# Sonax Premium carnauba wax



## Jesse74 (Jul 19, 2008)

Hi all! Well I treated myself to a new wax today and this time I bought something that I never would have expected to buy... a wax made by Sonax. Not that Sonax have bad products or anything (they're actually quite good) it's just that I tend to steer clear of most of the stuff anyone can buy at the auto parts store. This is Sonax's brand new Premium Carnauba Wax. I requested a MSDS from the distributor when I got it just to see if there was something on it that would help me determine its carnauba content, but there was nothing. When I asked the distributor what it was, he told me just the same as the Wolfgang Estate Wax distributor told me... "... it's a trade secret." After a little research I found a German BMW-Z fan site that it contains 38% (can't confirm that though because it's not a really known source). The only reason I'm even curious about it is because it helps me to upsell the wax to customers when I can tell them what % of carnauba is in the wax... other than that I could care less what % of carnauba by volume it has because the manufacturers can tell me that it's 70%+ by volume, but if there's only, let's just say, 20% total wax content... well you all know.

Anyhoo, Sonax have stepped into the premium wax game with what I think (at first glance) is a pretty good contender. The packaging is pretty 










Comes with a nice little bag (looks like they nicked that idea from SW), ergonomic applicator and a microfiber towel. Pretty swanky little package if you ask me... gives a semi-prestigious feel to the customer.



















Milky white color, won't stain clear bras or trim...

- **Exercise task 1**: Reproduce the part of the Sonax wax post that opens with the words containing "Comes with a" and closes with "to the customer.".
- **Exercise task 2**: Decide whether each statement agrees with the Sonax wax post, answering yes or no and quoting the words that decide it: (a) The distributor told the writer the wax's carnauba percentage. (b) The wax comes with a microfiber towel. (c) The wax is milky white.

- **Listing**:
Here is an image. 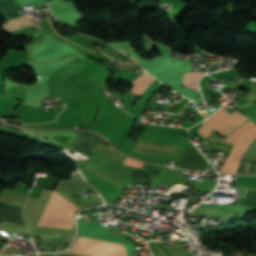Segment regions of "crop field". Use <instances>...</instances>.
<instances>
[{"mask_svg":"<svg viewBox=\"0 0 256 256\" xmlns=\"http://www.w3.org/2000/svg\"><path fill=\"white\" fill-rule=\"evenodd\" d=\"M231 115L229 112H227L223 107H221L219 110H217L210 118H208L206 121L213 129L216 125H218L224 118ZM247 119L245 115H243L241 112H236L232 116L226 118L223 120L218 126L215 127L214 131L221 132L223 134H227L238 122ZM249 120V119H247ZM245 120V121H247ZM242 121L238 123L228 134L227 136L241 123L245 122Z\"/></svg>","mask_w":256,"mask_h":256,"instance_id":"3","label":"crop field"},{"mask_svg":"<svg viewBox=\"0 0 256 256\" xmlns=\"http://www.w3.org/2000/svg\"><path fill=\"white\" fill-rule=\"evenodd\" d=\"M68 253H71V252H68ZM73 254H76V253H73Z\"/></svg>","mask_w":256,"mask_h":256,"instance_id":"10","label":"crop field"},{"mask_svg":"<svg viewBox=\"0 0 256 256\" xmlns=\"http://www.w3.org/2000/svg\"><path fill=\"white\" fill-rule=\"evenodd\" d=\"M201 134H203L207 139L209 137V135L211 134L212 130L209 127V125L205 123L202 125V127L198 130Z\"/></svg>","mask_w":256,"mask_h":256,"instance_id":"7","label":"crop field"},{"mask_svg":"<svg viewBox=\"0 0 256 256\" xmlns=\"http://www.w3.org/2000/svg\"><path fill=\"white\" fill-rule=\"evenodd\" d=\"M33 25L30 21L29 16L26 14L14 18L12 20L7 21L6 23L2 24L4 30L9 33L27 26Z\"/></svg>","mask_w":256,"mask_h":256,"instance_id":"4","label":"crop field"},{"mask_svg":"<svg viewBox=\"0 0 256 256\" xmlns=\"http://www.w3.org/2000/svg\"><path fill=\"white\" fill-rule=\"evenodd\" d=\"M78 209L80 208L53 192L38 225L72 229L73 214Z\"/></svg>","mask_w":256,"mask_h":256,"instance_id":"1","label":"crop field"},{"mask_svg":"<svg viewBox=\"0 0 256 256\" xmlns=\"http://www.w3.org/2000/svg\"><path fill=\"white\" fill-rule=\"evenodd\" d=\"M155 79L152 78L147 73H143L138 78H136L132 83H134V87L131 92L135 94V96L142 95L147 86L152 83ZM149 87V86H148Z\"/></svg>","mask_w":256,"mask_h":256,"instance_id":"5","label":"crop field"},{"mask_svg":"<svg viewBox=\"0 0 256 256\" xmlns=\"http://www.w3.org/2000/svg\"><path fill=\"white\" fill-rule=\"evenodd\" d=\"M202 75L204 74L200 72H186L184 76L183 84L190 88H195L196 90L199 91L197 82Z\"/></svg>","mask_w":256,"mask_h":256,"instance_id":"6","label":"crop field"},{"mask_svg":"<svg viewBox=\"0 0 256 256\" xmlns=\"http://www.w3.org/2000/svg\"><path fill=\"white\" fill-rule=\"evenodd\" d=\"M123 164L132 165V166H136V167L142 168L145 163H142V162H139V161H135V160H132V159L127 157V159L125 160V162Z\"/></svg>","mask_w":256,"mask_h":256,"instance_id":"8","label":"crop field"},{"mask_svg":"<svg viewBox=\"0 0 256 256\" xmlns=\"http://www.w3.org/2000/svg\"><path fill=\"white\" fill-rule=\"evenodd\" d=\"M24 105H26V104H24ZM28 106H31V105H28ZM32 107H36V108H38L37 106H32Z\"/></svg>","mask_w":256,"mask_h":256,"instance_id":"9","label":"crop field"},{"mask_svg":"<svg viewBox=\"0 0 256 256\" xmlns=\"http://www.w3.org/2000/svg\"><path fill=\"white\" fill-rule=\"evenodd\" d=\"M78 240L76 246L78 245ZM74 252L96 256H128L126 245L88 238H80L79 245Z\"/></svg>","mask_w":256,"mask_h":256,"instance_id":"2","label":"crop field"}]
</instances>
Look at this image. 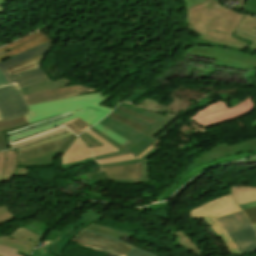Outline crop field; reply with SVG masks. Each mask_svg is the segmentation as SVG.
I'll return each instance as SVG.
<instances>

- **Full output 1**:
Comes with a nice little bag (looks like they nicked that idea from SW), ergonomic applicator and a microfiber towel. Pretty swanky little package if you ask me... gives a semi-prestigious feel to the customer.

- **Full output 2**:
(a) No: "it's a trade secret."
(b) Yes: "ergonomic applicator and a microfiber towel"
(c) Yes: "Milky white color, won't stain clear bras or trim"